NOW I am being guilted for ruining a family day out, for being unreasonable, and for not being flexible to their plans.

AM I being unreasonable?

OP posts:
Altinkum · 11/08/2010 10:28

This reply has been deleted

Message withdrawn at poster's request.

Emo76 · 11/08/2010 10:30

No you are not being unreasonable. Very odd that she won't come to your wedding, and quite sad that she seems to have no interest in it. Also strange that you are expected to be the family taxi service. I don't blame you for saying enough is enough!

Squitten · 11/08/2010 10:34

YANBU

Dunno what you're planning for your wedding but, assuming that you're not requiring them to pay to get to New Zealand or something equally expensive, the fact that she's not coming to the wedding would be the breaker for me!

Sounds like she's used to you doing what she wants and is now annoyed that you won't. Stand your ground

AccioPinotGrigio · 11/08/2010 10:55

Legoland is near Windsor right? So she wants to drive from Wales to Windsor(ish) and back again on a Sunday and then do the same journey on the following day. That's fucking nuts.

I cannot conceive of a mother that would not want to share in the important landmarks in their child's life - graduation, marriage etc because these things would cost her too much money. I would sooner go into debt than miss out on things like this in my son's life.

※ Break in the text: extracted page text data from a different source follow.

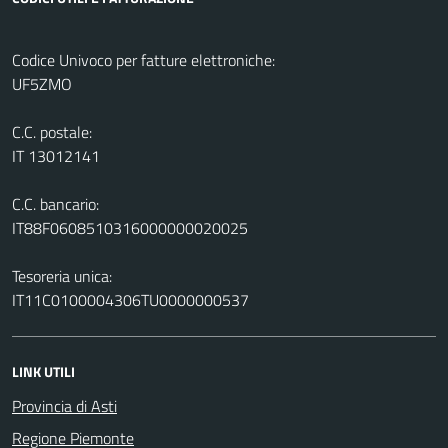
Codice Univoco per fatture elettroniche:
UF5ZMO
C.C. postale:
IT 13012141
C.C. bancario:
IT88F0608510316000000020025
Tesoreria unica:
IT11C0100004306TU0000000537
LINK UTILI
Provincia di Asti
Regione Piemonte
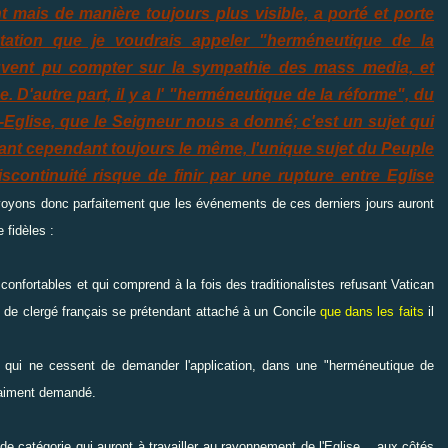
t mais de manière toujours plus visible, a porté et porte
rétation que je voudrais appeler "herméneutique de la
souvent pu compter sur la sympathie des mass media, et
 D'autre part, il y a l' "herméneutique de la réforme", du
-Eglise, que le Seigneur nous a donné; c'est un sujet qui
tant cependant toujours le même, l'unique sujet du Peuple
continuité risque de finir par une rupture entre Eglise
yons donc parfaitement que les événements de ces derniers jours auront
 fidèles :
 confortables et qui comprend à la fois des traditionalistes refusant Vatican
ité de clergé français se prétendant attaché à un Concile
que dans les faits
il
- qui ne cessent de demander l'application, dans une "herméneutique de
vraiment demandé.
nde catégorie qui auront à travailler au rayonnement de l'Eglise... aux côtés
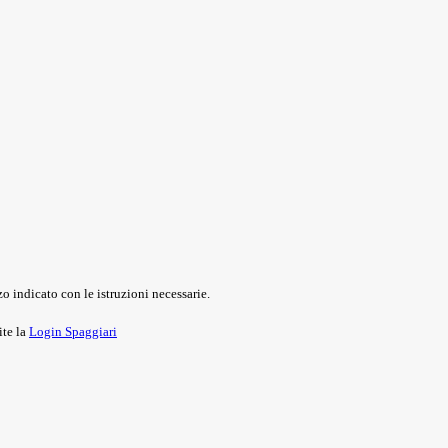
o indicato con le istruzioni necessarie.
ite la
Login Spaggiari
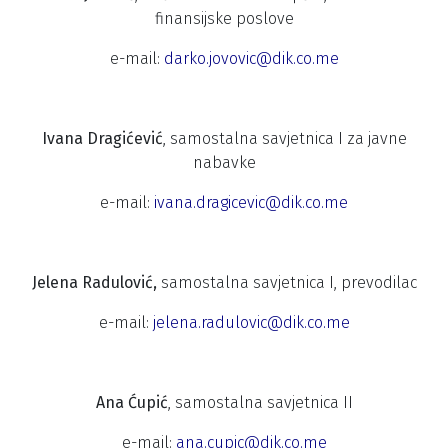
finansijske poslove
e-mail:
darko.jovovic@dik.co.me
Ivana Dragićević
, samostalna savjetnica I za javne
nabavke
e-mail:
ivana.dragicevic@dik.co.me
Jelena Radulović,
samostalna savjetnica I, prevodilac
e-mail:
jelena.radulovic@dik.co.me
Ana Ćupić
, samostalna savjetnica II
e-mail:
ana.cupic@dik.co.me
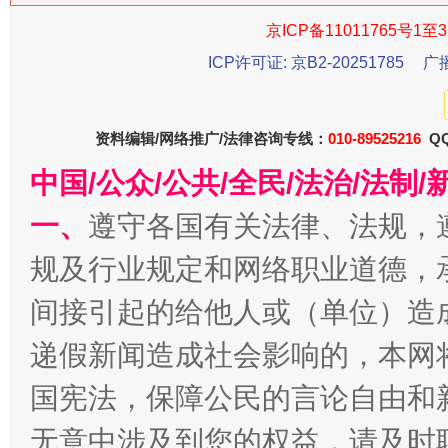
今
京ICP备11011765号1至3
在谋一域中谋全局
ICP许可证: 京B2-20251785
广
资料编辑/网络推广/法律咨询专线：
010-89525216
QQ
中国/公众/公共/全民/法治/法
一、
遵守各国有关法律、法规，
规及行业规定和网络职业道德，
习近平的博鳌关键词
间接引起的给他人或（单位）造
魏明亮
递假新闻造成社会影响的，本网
国宪法，保障公民的言论自由和
无意中涉及到您的权益，请及时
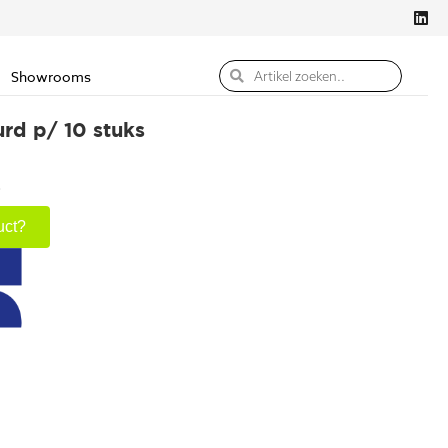
Showrooms
rd p/ 10 stuks
s
uct?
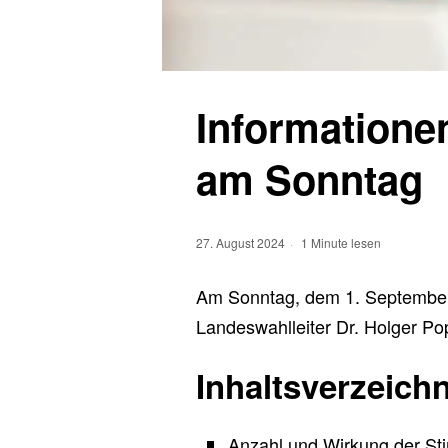
Informatione
am Sonntag
27. August 2024
1 Minute lesen
Am Sonntag, dem 1. September,
Landeswahlleiter Dr. Holger Po
Inhaltsverzeichn
Anzahl und Wirkung der St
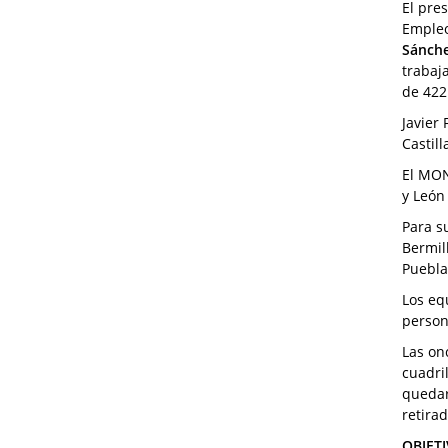
El pre
Empleo
Sánch
trabaj
de 422
Javier
Castil
El MON
y León
Para s
Bermil
Puebla
Los eq
person
Las on
cuadri
quedar
retira
OBJET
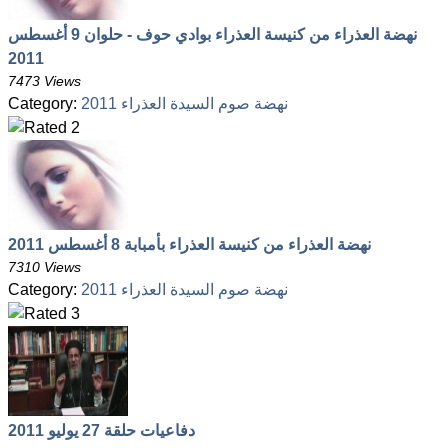
نهضة العذراء من كنيسة العذراء بوادي حوف - حلوان 9 أغسطس
2011
7473 Views
نهضة صوم السيدة العذراء 2011
Category:
نهضة العذراء من كنيسة العذراء بأمبابة 8 أغسطس 2011
7310 Views
نهضة صوم السيدة العذراء 2011
Category:
دفاعيات حلقة 27 يوليو 2011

YANBU. Your mum sounds like a fool and you will need to stay strong and believe in yourself because you have really got your work cut out there.

3Trees · 11/08/2010 11:11

My wedding is abroad, so I can see the point of it being expensive, but the thing was that we changed the location, prior to the change it was not far from NYC, and my parents WERE going, becasue my SISTER wanted to go to NYC and they would have all gone together. We then moved it to Florida (it worked out better for us and ds) and now they are NOT coming becasue it's too expensive (we worked it out, it would have cost them £20 per person MORE to spend a WEEK in FL than it would to spend the 2 nights - plus the weekend we were paying for - near NYC - DP and I even talked about cutting out some of the extras we added to the day, and paying for them to fly out there, but, it didn't seem worth it for people who were not interested at all in any aspect of it) the BIG difference is that my sister has NO desire to go to Florida.

Thank you though, with regards to this, week, I wa starting to think is hould MAKE ds do all that travelling just so that we wouldn't be making them feel bad.